Carrying their wounded, with the Americans and the PARUs as a rear guard and heavy small arms fire popping overhead, 400 to 500 Hmong of all ages and both genders began a dispersal into the gloom. At midnight, attracted by flashlights used by some of the Hmong, the PAVN mortared the escaping column. Fortunately for the Hmong, the muddy earth absorbed most of the explosives' force. At daybreak, Air America H-34s showed up to evacuate the PARU, Shirley, and Vang Pao's wife. The Hmong may have lost Ban Pa Dong, but they had not suffered overwhelming casualties in the process. Vang Pao subsequently shifted his headquarters to Long Tieng, which would remain the guerrilla headquarters until war's end.

Aftermath

Losing Ban Pa Dong was a serious defeat for the Hmong guerrillas. They left so hastily that they did not disable their four howitzers and two mortars, but left them usable for the communist victors.

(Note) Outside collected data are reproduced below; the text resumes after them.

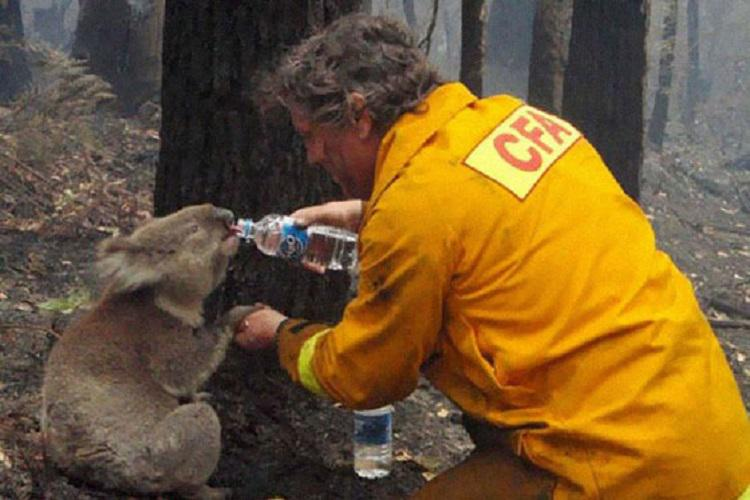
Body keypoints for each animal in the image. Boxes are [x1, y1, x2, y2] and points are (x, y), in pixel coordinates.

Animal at [41, 203, 254, 499]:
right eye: (194, 229)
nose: (229, 217)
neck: (161, 296)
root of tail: (103, 467)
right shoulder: (161, 338)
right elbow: (188, 367)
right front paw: (242, 313)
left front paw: (198, 393)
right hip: (164, 449)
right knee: (194, 442)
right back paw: (212, 491)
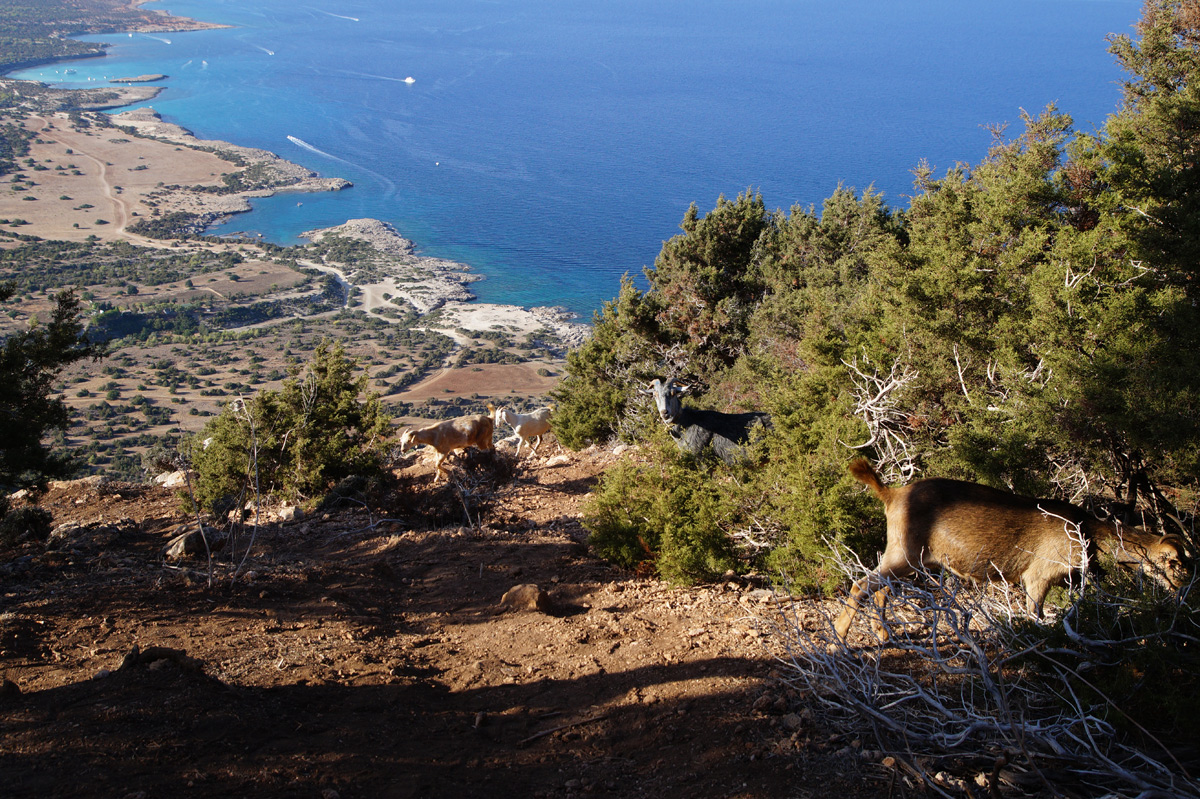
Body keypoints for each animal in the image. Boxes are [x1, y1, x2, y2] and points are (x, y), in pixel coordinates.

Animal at [835, 458, 1190, 638]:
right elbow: (1035, 614)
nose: (1183, 593)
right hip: (905, 552)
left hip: (910, 560)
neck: (1088, 530)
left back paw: (883, 635)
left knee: (880, 589)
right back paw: (839, 639)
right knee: (861, 584)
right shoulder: (1039, 575)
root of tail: (892, 494)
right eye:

The guerrillas had also suffered a substantial number of casualties.
The results of this first defense of a fixed position did not deter Vang Pao from repeating this error in future years, as at the battle of Na Khang. Nevertheless, Ban Pa Dong had served an important purpose; the first 5,000 ADC troopers trained there were the basis of Vang Pao's L'Armee Clandestine. They had ringed the Plain of Jars with guerrilla bases before Ban Pa Dong was overrun.
In April 1963, the Hmong would recapture Ban Pa Dong. It would serve as a defensive base throughout the remainder of the Laotian Civil War.